「早く復旧してほしい」那覇市の図書館、貸し出し停止続く 「何の目的で攻撃しているのか」市民ら憤りの声も ランサム被害

 サイバー攻撃でシステム障害が発生している沖縄県那覇市立図書館・図書室では、15日も貸し出しや検索ができない状態が続いた。混乱などはなかったものの、市民からは攻撃への憤りや、早期復旧を望む声などが聞かれた。

 那覇市立図書館では、利用者情報や蔵書などのデータを管理するサーバーがコンピューターウイルス「ランサムウエア」に感染し、貸し出しや返却、予約などのシステムが使えなくなった。この影響で、14日から市内の全8施設で本の貸し出しを停止している。

 15日の市立中央図書館は、貸し出しや蔵書検索ができない以外は普段と変わらない、静かな時間が流れていた。島袋元治館長によると、同館は約10万冊の開架図書があり、1日約150~200人が利用するという。「市民に大変ご迷惑をかける形になっている。原因を究明し、早く復旧させたい」と話した。

 4歳の双子の男の子を連れて読み聞かせに訪れた、父親の那覇市の40代男性は司書の説明に驚いた様子。「主に絵本をよく借りに来る。早く復旧してほしい」と話した。

 次々に新聞をめくっていた那覇市の50代女性は「本を借りられないから、新聞で気持ちを満たしている」と話す。週末は本を借りに来ることが多いといい、「攻撃をした人は何の目的で何が楽しくてやっているのか」と憤ると同時に「職員は問い合わせが多くて大変だろう」とおもんぱかった。
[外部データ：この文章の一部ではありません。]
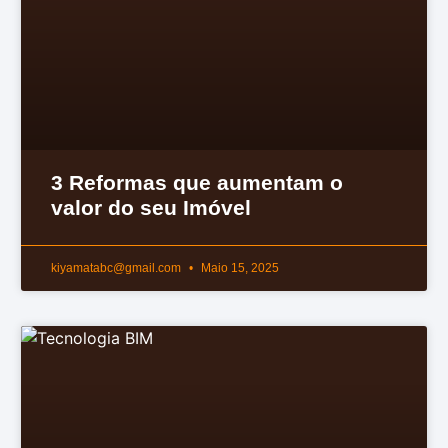
3 Reformas que aumentam o
valor do seu Imóvel
kiyamatabc@gmail.com
Maio 15, 2025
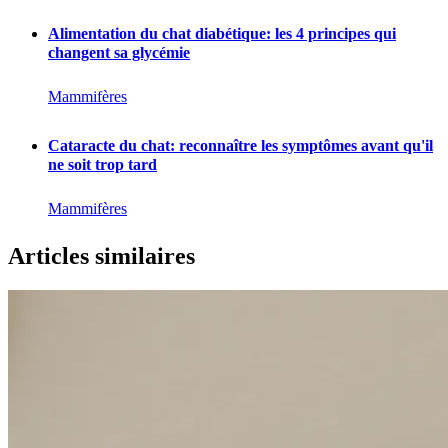
Alimentation du chat diabétique: les 4 principes qui
changent sa glycémie
Mammifères
Cataracte du chat: reconnaître les symptômes avant qu'il
ne soit trop tard
Mammifères
Articles similaires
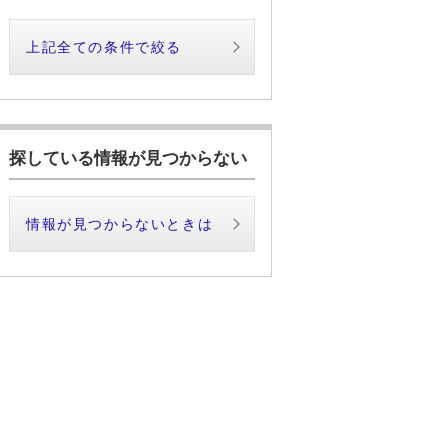
上記全ての条件で絞る
探している情報が見つからない
情報が見つからないときは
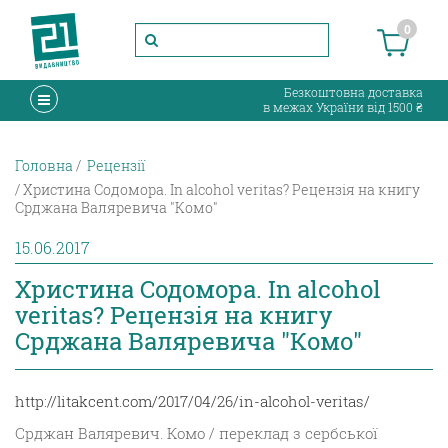
0
Безкоштовна доставка
в межах України від 1500 ₴
Головна
Рецензії
Христина Содомора. In alcohol veritas? Рецензія на книгу
Срджана Валяревича "Комо"
15.06.2017
Христина Содомора. In alcohol
veritas? Рецензія на книгу
Срджана Валяревича "Комо"
http://litakcent.com/2017/04/26/in-alcohol-veritas/
Срджан Валяревич. Комо / переклад з сербської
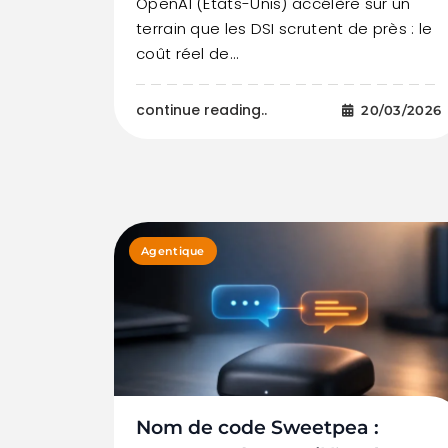
OpenAI (États-Unis) accélère sur un
terrain que les DSI scrutent de près : le
coût réel de…
continue reading..
20/03/2026
Agentique
Nom de code Sweetpea :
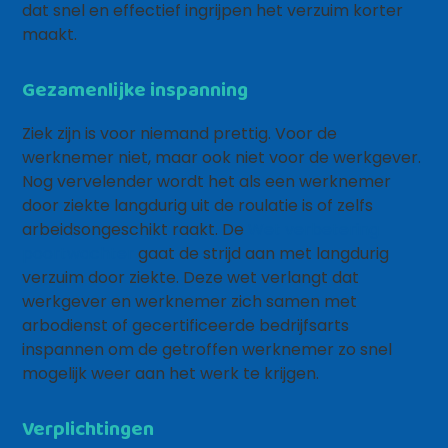
dat snel en effectief ingrijpen het verzuim korter
maakt.
Gezamenlijke inspanning
Ziek zijn is voor niemand prettig. Voor de
werknemer niet, maar ook niet voor de werkgever.
Nog vervelender wordt het als een werknemer
door ziekte langdurig uit de roulatie is of zelfs
arbeidsongeschikt raakt. De
Wet verbetering
poortwachter
gaat de strijd aan met langdurig
verzuim door ziekte. Deze wet verlangt dat
werkgever en werknemer zich samen met
arbodienst of gecertificeerde bedrijfsarts
inspannen om de getroffen werknemer zo snel
mogelijk weer aan het werk te krijgen.
Verplichtingen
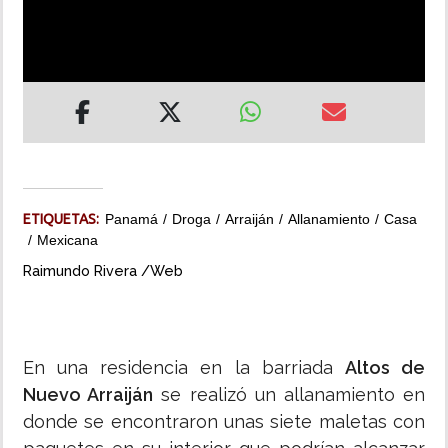
INSÓLITAS
MULTIMEDIA
IMPRESO
ETIQUETAS:
Panamá
Droga
Arraiján
Allanamiento
Casa
Mexicana
Raimundo Rivera /Web
En una residencia en la barriada
Altos de
Nuevo Arraiján
se realizó un allanamiento en
donde se encontraron unas siete maletas con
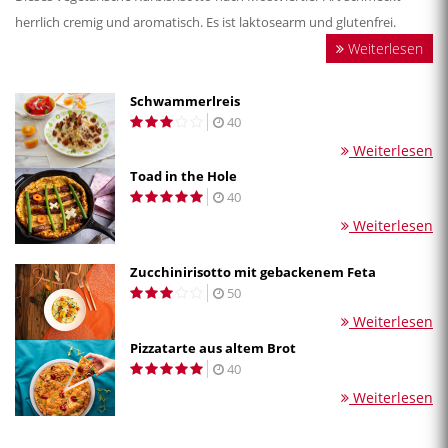
herrlich cremig und aromatisch. Es ist laktosearm und glutenfrei.
Weiterlesen
Schwammerlreis
40
Weiterlesen
Toad in the Hole
40
Weiterlesen
Zucchinirisotto mit gebackenem Feta
50
Weiterlesen
Pizzatarte aus altem Brot
40
Weiterlesen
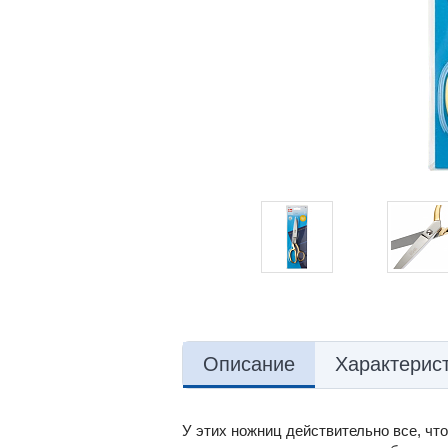
Описание
Характерис
У этих ножниц действительно все, чт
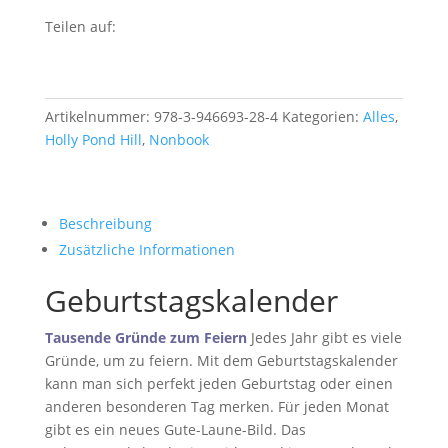
Teilen auf:
Artikelnummer:
978-3-946693-28-4
Kategorien:
Alles
,
Holly Pond Hill
,
Nonbook
Beschreibung
Zusätzliche Informationen
Geburtstagskalender
Tausende Gründe zum Feiern
Jedes Jahr gibt es viele
Gründe, um zu feiern. Mit dem Geburtstagskalender
kann man sich perfekt jeden Geburtstag oder einen
anderen besonderen Tag merken. Für jeden Monat
gibt es ein neues Gute-Laune-Bild. Das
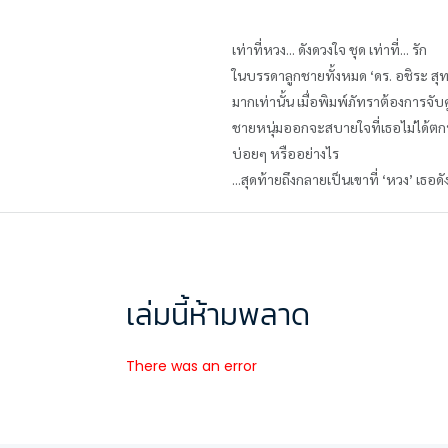
เท่าที่หวง... ดังดวงใจ ชุด เท่าที่... รัก
ในบรรดาลูกชายทั้งหมด ‘ดร. อชิระ สุทธญ
มากเท่านั้น เมื่อพิมพ์ภัทราต้องการจั
ชายหนุ่มออกจะสบายใจที่เธอไม่ได้ตกบ่ว
บ่อยๆ หรืออย่างไร
...สุดท้ายถึงกลายเป็นเขาที่ ‘หวง’ เธอ
เล่มนี้ห้ามพลาด
There was an error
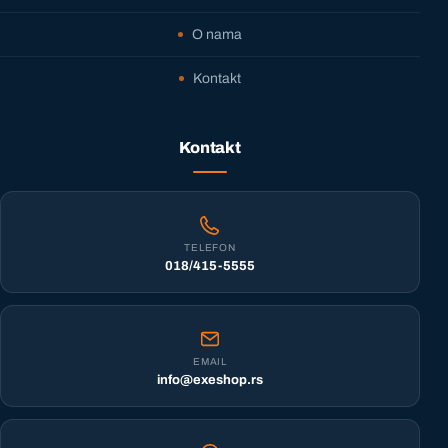
O nama
Kontakt
Kontakt
TELEFON
018/415-5555
EMAIL
info@exeshop.rs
 牧志駅前ほしぞら図書館は蔵書点検中で休館していたものの、システム障害の影響で点検を中止し、17日から開館する。貸し出しはできず、閲覧のみとなる予定。

 那覇市は、市電子図書館の利用も呼び掛けている。約5千冊を無料で読める。市民や市に在勤・在学している人はオンラインで登録申請できる。